Lowes Anmerkungen zu „Helden“ und „Ungeheuern“ sind nur der Prolog für
seine Untersuchung über die Folgen des größten Schlachtens in der
Menschheitsgeschichte, die weit über das Offensichtliche hinausgehen. Das
Buch zeigt auf, dass wesentliche Entwicklungen nicht nur politischer Art
ihre Grundlage im Zweiten Weltkrieg und seinen Folgen haben. Dazu zählen
insbesondere die Entkolonialisierung, der Nationalismus und die globale
Migration – aber auch der Wille, die politischen Verhältnisse nach den
Schrecken des Krieges umfassend zu verändern.

(Ein Datenblock)
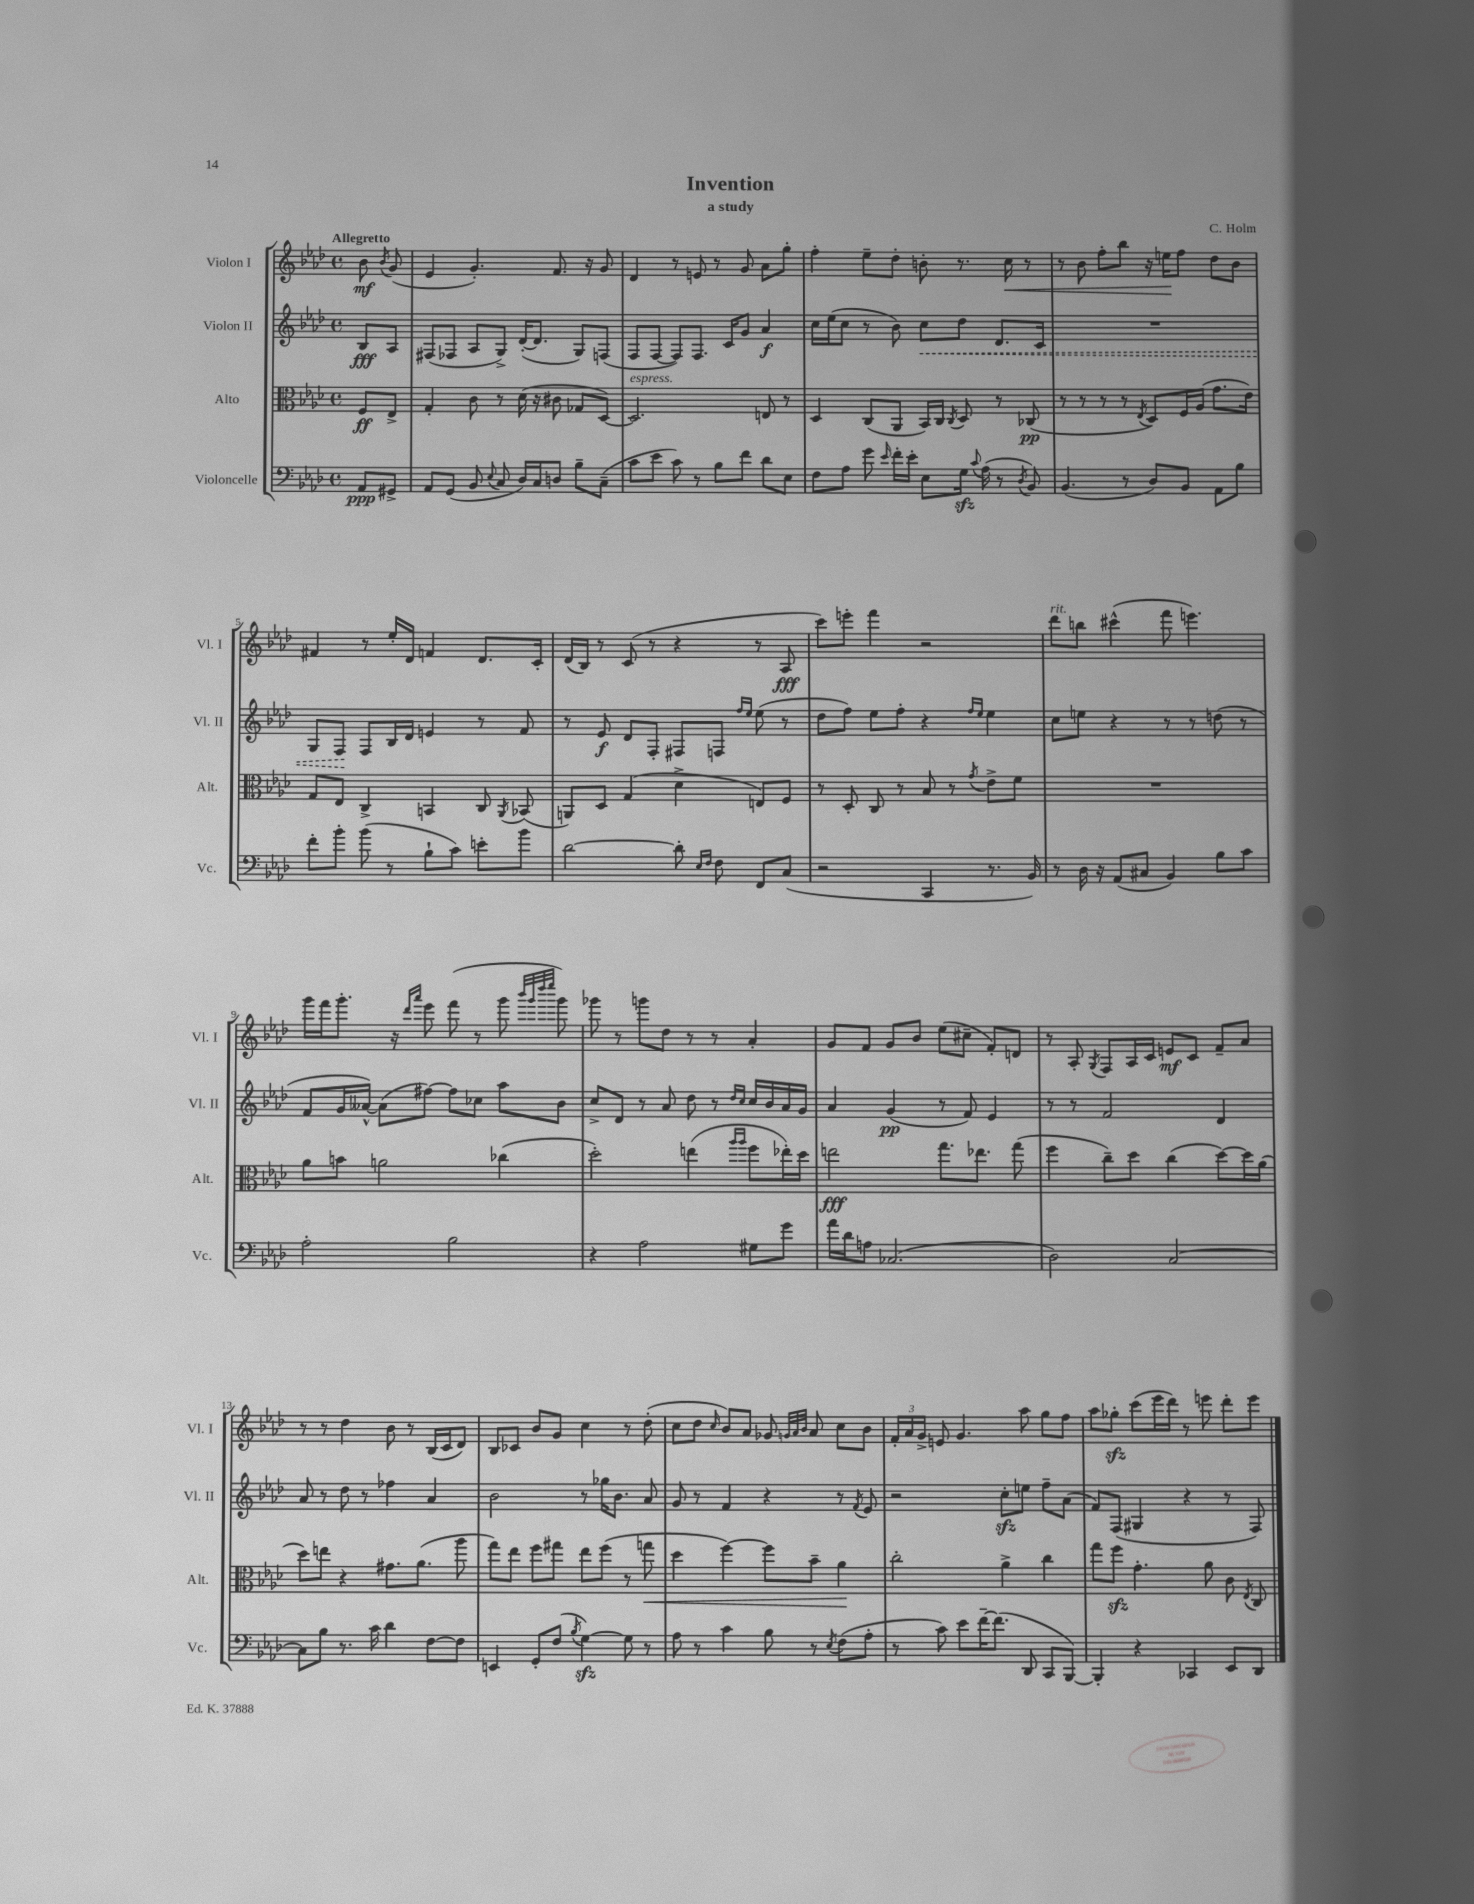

**kern	**kern	**kern	**kern
*staff4	*staff3	*staff2	*staff1
*clefF4	*clefC3	*clefG2	*clefG2
*k[b-e-a-d-]	*k[b-e-a-d-]	*k[b-e-a-d-]	*k[b-e-a-d-]
*M4/4	*M4/4	*M4/4	*M4/4
*met(c)	*met(c)	*met(c)	*met(c)
8AA-	8F	8B-	8b-
.	.	.	8qb-
8GG#^	8E-^	8A-	(8g
=	=	=	=
8AA-	4G'	(8F#	4e-
(8GG	.	8F-	.
8BB-	8c	8A-	4.g')
8qqE-	.	.	.
8C	8r	8G^)	.
16D-)	(16d-	([16d-'	.
16C	16r	8.d-]	.
8D	8c#	.	8.f
8B-~	8G-	8G)	.
.	.	.	16r
(8C~	[8D-)	(8F	8g
=	=	=	=
8c	2.D-]	8F	4d-
8e-	.	[8F	.
8c)	.	8F])	8r
8r	.	8.F	8e
8B-	.	.	8r
.	.	16c	.
8f	.	8g	8g
8d-	8E	4a-	8a-
8E-	8r	.	8gg'
=	=	=	=
8F	4D-	16cc	4ff'
.	.	(16ee-	.
8A-	.	8cc	.
8g	(8C	8r	8ee-~
16qqe-	.	.	.
16f'	8AA-	8b-)	8dd-'
16e-'	.	.	.
8E-	16BB-)	8cc	8b'
.	16C	.	.
.	8qC	.	.
16G	8D-	8dd-	8.r
8qqc	.	.	.
(16A-	.	.	.
8r	8r	8.d-	.
.	.	.	16cc
8qD-	.	.	.
8BB-)	(8C-	.	8r
.	.	16c	.
=	=	=	=
(4.BB-	8r	1r	8r
.	8r	.	8b-
.	8r	.	8ff'
8r	8r	.	8bb-
.	8qE-	.	.
8D-)	8D-)	.	16r
.	.	.	16ee
8BB-	16F	.	8ff
.	(16A-	.	.
8AA-	8.g	.	8dd-
8B-	.	.	8b-
.	16e-)	.	.
=	=	=	=
8f'	8G	8G	4f#
8b-'	8E-	8F	.
(8b-	4C^	8F	8r
8r	.	16B-	16ee-'
.	.	16d-	16d-
8B-`	4BB	4e	4f
8c)	.	.	.
8e'	8C	8r	8.d-
.	8qAA-	.	.
8b-	(8BB-	8f	.
.	.	.	16c'
=	=	=	=
[2d-	8AA)	8r	(16d-
.	.	.	16B-)
.	8D-	8e-	8r
.	(4G	8d-	(8c
.	.	8F'	8r
8d-']	4d-^	8F#	4r
16qqE-	.	.	.
16qqF	.	.	.
8F	.	8F	.
.	.	16qqff	.
.	.	16qqee-	.
8FF	8E)	(8ee-	8r
(8C	8F	8r	8A-
=	=	=	=
2r	8r	8dd-	8ccc)
.	8D-'	8ff)	8eee'
.	8C	8ee-	4fff
.	8r	8ff'	.
4CC	8B-	4r	2r
.	8r	.	.
.	.	16qqff	.
.	8qg	16qqee-	.
8.r	8e-^	4ee-	.
.	8f	.	.
16BB-)	.	.	.
=	=	=	=
8r	1r	8cc	8ddd-
16D-	.	8ee	8bb
16r	.	.	.
(8AA-	.	4r	(4ccc#^^
8C#	.	.	.
4BB-)	.	8r	8fff
.	.	8r	4.eee)
8B-	.	(8dd	.
8c	.	8r	.
=	=	=	=
2A-'	8a-	8f	16ggg
.	.	.	16fff
.	8b	16g	8.ggg'
.	.	[16a--^^)	.
.	2a	(8a--]	.
.	.	.	16r
.	.	.	16qqddd-
.	.	.	16qqaaa-
.	.	[8ff#)	8eee-
2B-	.	8ff#]	(8fff
.	.	8cc-	8r
.	(4cc-	8aa-	8ggg
.	.	.	32qqbbb-
.	.	.	32qqggg
.	.	.	32qqdddd-
.	.	.	32qqeeee-
.	.	8b-	8ggg)
=	=	=	=
4r	2dd-')	8cc^	8ggg-
.	.	8d-	8r
2A-	.	8r	8ggg
.	.	8a-	8dd-
.	(4ee	8dd-	8r
.	.	8r	8r
.	16qqaa-	16qqdd-	.
.	16qqaa-	16qqcc	.
8G#	8ff	16cc	4a-'
.	.	16b-	.
8g	16ee-')	16a-	.
.	16dd-	16g	.
=	=	=	=
16a-	2ee	4a-	8g
16d-	.	.	.
8A	.	.	8f
(2.C-	.	(4g	8g
.	.	.	8b-
.	8.gg	8r	(8ee-
.	.	8f)	8cc#~
.	8.ee-	.	.
.	.	4e-	8f')
.	(8gg	.	8d
=	=	=	=
2D-)	4ff	8r	8r
.	.	8r	8A-'
.	.	.	8qG
.	8cc~)	2f	8F
.	8dd-	.	16A-
.	.	.	16c
[2C	(4cc	.	8e
.	.	.	8c
.	[8dd-)	4d-	8f~
.	16dd-]	.	8a-
.	(16a-	.	.
=	=	=	=
8C]	8dd-)	8a-	8r
8B-	8ee	8r	8r
8.r	4r	8dd-	4dd-
.	.	8r	.
16c	.	.	.
4d-	8.g#	4ff-	8b-
.	.	.	8r
.	(8.a-	.	.
[8F	.	4a-	(16B-
.	.	.	16c
8F]	8aa-	.	8d-)
=	=	=	=
4EE	8gg)	2b-	8B-
.	8ee-	.	8c-
8GG'	8ff	.	8b-
(8F	8gg#	.	8g
8qB-	.	.	.
[4G)	8ee-	8r	4cc
.	(8ff	16gg-	.
.	.	8.b-	.
8G]	8r	.	8r
8r	8gg	8a-	(8dd-'
=	=	=	=
8A-	4dd-	8g	8cc
8r	.	8r	8dd-
.	.	.	16qqcc
4c	[4ff)	4f	8b-)
.	.	.	8a-
8B-	8ff]	4r	8g-
.	.	.	32qqg
.	.	.	32qqa-
.	.	.	32qqb-
8r	8b-~	.	8a-
8qE-	.	.	.
(8F	4a-	8r	8cc
.	.	8qf	.
8A-'	.	8e-	8b-
=	=	=	=
8r	2cc'	2r	24f'
.	.	.	24a-
.	.	.	24g^
8c)	.	.	8e
8e-	.	.	4.g
[16f~	.	.	.
(8.f]	.	.	.
.	4a-^	8cc'	.
8DD-	.	8ee	8aa-
8CC	4cc	8ff~	8gg
[8BBB-)	.	(8a-	8ff
=	=	=	=
4BBB-']	8gg	8f)	8aa-
.	8ff	(8F	8gg-'
4r	4.g'	4G#	(8ccc
.	.	.	16eee-
.	.	.	16ddd-)
4CC-	.	4r	8r
.	8a-	.	8eee
8EE-	8c	8r	8ddd-'
.	8qE-	.	.
8DD-	8C	8F)	8eee
==	==	==	==
*-	*-	*-	*-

:: Aufgabe 1 ::
Nennen Sie alle Entwicklungen, die nach dem Textauszug zu Lowes Buch ihre Grundlage im Zweiten Weltkrieg und seinen Folgen haben.
:: Aufgabe 2 ::
Geben Sie aus dem Textauszug zu Lowes Buch den Abschnitt von „Lowes Anmerkungen zu“ bis einschließlich „umfassend zu verändern.“ wortgetreu wieder.
:: Aufgabe 3 ::
Setzen Sie den Textauszug zu Lowes Buch über die Folgen des Zweiten Weltkriegs im Anschluss an seinen letzten Satz fort.

:: Endergebnis 1 ::
- die Entkolonialisierung
- der Nationalismus
- die globale Migration
- der Wille, die politischen Verhältnisse nach den Schrecken des Krieges umfassend zu verändern

:: Endergebnis 2 ::
Lowes Anmerkungen zu „Helden“ und „Ungeheuern“ sind nur der Prolog für
seine Untersuchung über die Folgen des größten Schlachtens in der
Menschheitsgeschichte, die weit über das Offensichtliche hinausgehen. Das
Buch zeigt auf, dass wesentliche Entwicklungen nicht nur politischer Art
ihre Grundlage im Zweiten Weltkrieg und seinen Folgen haben. Dazu zählen
insbesondere die Entkolonialisierung, der Nationalismus und die globale
Migration – aber auch der Wille, die politischen Verhältnisse nach den
Schrecken des Krieges umfassend zu verändern.

:: Endergebnis 3 ::
## Ein kenianischer Bauernsohn in der britischen Armee
Da ist zum Beispiel Itote, der Sohn eines kenianischen Bauern. In der
britischen Kolonie stieß der junge Mann überall auf Verbote. Er bekam für
sein Geschäft keine Konzession, er durfte keine Toiletten für Weiße
benutzen, selbst der Konsum bestimmter Biersorten war ihm untersagt. Im
Krieg ließ er sich in die britische Armee werben und kämpfte im Grenzgebiet
von Indien mit Birma.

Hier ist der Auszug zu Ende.